*Texto de lectura:*
▽

APENAS unos cientos de metros separan la tranquilidad de Ali del bullicio que ya domina Zabalgana. Cruzar el viejo puente sobre las vías del tren supone adentrarse en un silencio roto únicamente por el canto de los pájaros y el lejano martillear que golpea desde el andamio de la última torre en construcción de Borinkizkarra. Son las once de la mañana cuando asoman por la plaza José Ignacio Fernández de Larrea y Enrique Sáez de Ibarra, dos vecinos, de los de toda la vida de Ehari, como tiempo atrás se llamó el pueblo, antes de ser engullido por la ciudad. Acorralado por el hormigón, Ali es ahora rural y urbano a la par, igual que Betoño y Abetxuko al norte; Margarita, Lermanda y Gobeo al oeste; Arkaia y Elorriaga al este, o Armentia, Aretxabaleta y Gardelegi al sur.

△

*Lista de tareas:*
A. Transcribe el fragmento del texto sobre Ali que va desde "APENAS unos cientos" hasta "Gardelegi al sur.", con ambos extremos incluidos.
B. Responde con datos del texto sobre Ali:
(i) ¿A qué hora aparecen por la plaza los dos vecinos?
(ii) ¿Cómo se llamaba antiguamente el pueblo?
(iii) ¿Qué dos pueblos se citan al norte?

*Datos proporcionados:*
▽

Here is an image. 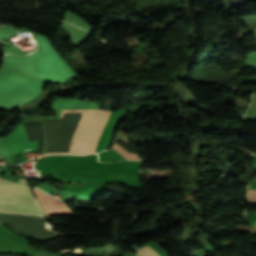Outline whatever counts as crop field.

△

*Respuestas en orden:*
A.
APENAS unos cientos de metros separan la tranquilidad de Ali del bullicio que ya domina Zabalgana. Cruzar el viejo puente sobre las vías del tren supone adentrarse en un silencio roto únicamente por el canto de los pájaros y el lejano martillear que golpea desde el andamio de la última torre en construcción de Borinkizkarra. Son las once de la mañana cuando asoman por la plaza José Ignacio Fernández de Larrea y Enrique Sáez de Ibarra, dos vecinos, de los de toda la vida de Ehari, como tiempo atrás se llamó el pueblo, antes de ser engullido por la ciudad. Acorralado por el hormigón, Ali es ahora rural y urbano a la par, igual que Betoño y Abetxuko al norte; Margarita, Lermanda y Gobeo al oeste; Arkaia y Elorriaga al este, o Armentia, Aretxabaleta y Gardelegi al sur.

B.
(i) A las once de la mañana.
(ii) Ehari.
(iii) Betoño y Abetxuko.